Por douglas.nunes

Os preços do minério de ferro, que hoje recuaram para seu menor patamar em cinco anos, continuarão fracos durante um período prolongado, pois a oferta supera a demanda e a economia da China está desacelerando, segundo Tom Albanese, ex-CEO da Rio Tinto Group.

Os produtores com custo alto estão enfrentando um “ponto problemático” com preços de cerca de US$ 80 por tonelada, disse Albanese, CEO da Vedanta Resources Plc, com sede em Londres, hoje em entrevistas à Bloomberg Television e a um repórter.

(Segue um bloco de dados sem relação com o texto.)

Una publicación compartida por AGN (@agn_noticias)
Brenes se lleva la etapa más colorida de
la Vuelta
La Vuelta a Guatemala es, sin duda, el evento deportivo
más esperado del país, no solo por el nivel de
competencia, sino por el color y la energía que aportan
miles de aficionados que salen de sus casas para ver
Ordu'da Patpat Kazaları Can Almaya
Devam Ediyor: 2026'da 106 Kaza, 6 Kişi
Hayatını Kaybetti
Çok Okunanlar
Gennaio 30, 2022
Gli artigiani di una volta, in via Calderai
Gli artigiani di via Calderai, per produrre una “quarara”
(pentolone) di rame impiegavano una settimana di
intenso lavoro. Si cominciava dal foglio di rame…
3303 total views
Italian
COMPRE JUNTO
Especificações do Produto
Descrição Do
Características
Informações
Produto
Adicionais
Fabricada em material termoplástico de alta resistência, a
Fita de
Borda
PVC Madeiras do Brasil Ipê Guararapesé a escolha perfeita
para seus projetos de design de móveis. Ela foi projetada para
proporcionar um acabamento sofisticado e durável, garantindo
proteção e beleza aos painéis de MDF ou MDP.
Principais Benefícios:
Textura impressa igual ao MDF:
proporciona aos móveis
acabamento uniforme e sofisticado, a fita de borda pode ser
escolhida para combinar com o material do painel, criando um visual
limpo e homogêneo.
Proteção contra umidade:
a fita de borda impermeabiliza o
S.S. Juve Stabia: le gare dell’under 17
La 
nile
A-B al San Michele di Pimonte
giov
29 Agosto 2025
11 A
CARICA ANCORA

Os produtores com custo baixo continuariam conseguindo ganhar bastante dinheiro com o minério de ferro, mas haverá fechamentos das minas com custos mais altos ao longo do tempo, disse ele.

A matéria-prima se desvalorizou 42% neste ano, pois a Rio Tinto e a BHP Billiton Ltd. aumentaram a oferta, o que levou o mercado à superabundância justo quando o crescimento da demanda desacelerou na China. Na semana passada, a prognosticadora estatal da Austrália reduziu suas estimativas de preços para este ano e para 2015 e anteviu mais fechamentos de produtores de alto custo. O minério de ferro está caminhando para “preços impiedosos” por causa das expansões de grandes companhias mineradoras, segundo o Credit Suisse Group AG.

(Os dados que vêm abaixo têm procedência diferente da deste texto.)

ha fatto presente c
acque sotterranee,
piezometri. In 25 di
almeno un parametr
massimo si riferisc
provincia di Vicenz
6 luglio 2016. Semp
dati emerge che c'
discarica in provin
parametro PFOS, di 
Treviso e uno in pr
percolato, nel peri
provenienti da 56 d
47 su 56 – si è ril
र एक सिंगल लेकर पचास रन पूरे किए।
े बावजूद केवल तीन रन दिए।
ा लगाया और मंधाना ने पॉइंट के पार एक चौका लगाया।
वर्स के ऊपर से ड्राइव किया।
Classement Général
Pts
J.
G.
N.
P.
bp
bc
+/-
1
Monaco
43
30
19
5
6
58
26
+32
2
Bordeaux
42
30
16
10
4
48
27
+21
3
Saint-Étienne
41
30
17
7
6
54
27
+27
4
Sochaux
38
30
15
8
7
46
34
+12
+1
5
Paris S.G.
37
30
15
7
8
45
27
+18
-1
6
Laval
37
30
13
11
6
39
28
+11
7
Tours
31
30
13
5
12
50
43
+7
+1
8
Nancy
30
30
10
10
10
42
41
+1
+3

“A US$ 80, os preços estão num ponto problemático para muitos produtores de custos mais altos”, disse Albanese, CEO da Rio entre 2007 e 2013. “Neste contexto, é provável que a oferta atual supere a demanda. Não é necessário muito para provocar uma queda dos preços”.

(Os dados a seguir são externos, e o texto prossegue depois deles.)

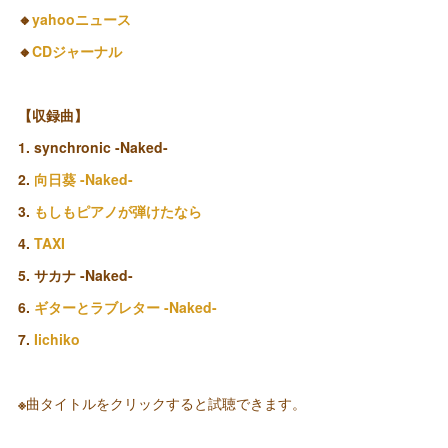
🔸
yahooニュース
🔸
CDジャーナル
【収録曲】
1. synchronic -Naked-
2.
向日葵 -Naked-
3.
もしもピアノが弾けたなら
4.
TAXI
5. サカナ -Naked-
6.
ギターとラブレター -Naked-
7.
Iichiko
※
曲タイトルをクリックすると試聴できます。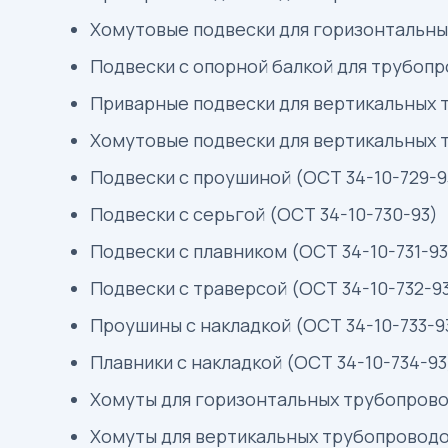
Хомутовые подвески для горизонтальны
Подвески с опорной балкой для трубопр
Приварные подвески для вертикальных 
Хомутовые подвески для вертикальных 
Подвески с проушиной (ОСТ 34-10-729-9
Подвески с серьгой (ОСТ 34-10-730-93)
Подвески с плавником (ОСТ 34-10-731-93
Подвески с траверсой (ОСТ 34-10-732-9
Проушины с накладкой (ОСТ 34-10-733-9
Плавники с накладкой (ОСТ 34-10-734-93
Хомуты для горизонтальных трубопрово
Хомуты для вертикальных трубопроводо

O minério com 62 por cento de conteúdo enviado a Qingdao, China, despencou para US$ 77,97 por tonelada hoje, o menor valor desde setembro de 2009, segundo dados da Metal Bulletin Ltd. O ingrediente usado na fabricação de aço está caminhando para o terceiro recuo trimestral consecutivo, a maior série de quedas registrada em dados computados a partir de meados de 2009.

‘Cara confiável’

“Esse preço é muito ameaçador”, disse Daniel Morgan, analista do UBS AG em Sydney, em referência à cifra de US$ 80 mencionada por Albanese. “Durante muitos anos, Tom foi o CEO da segunda maior produtora mundial de minério de ferro. Este era um grande componente do seu negócio. Acho que ele seja um cara razoavelmente confiável ao falar sobre o mercado”.

O excedente mundial aumentará de 52 milhões de toneladas neste ano para 163 milhões de toneladas em 2015, segundo o Goldman Sachs Group Inc. A média de preços por tonelada será de US$ 80 em 2015, prediz o banco. No que vai deste ano, a média tem sido de US$ 104.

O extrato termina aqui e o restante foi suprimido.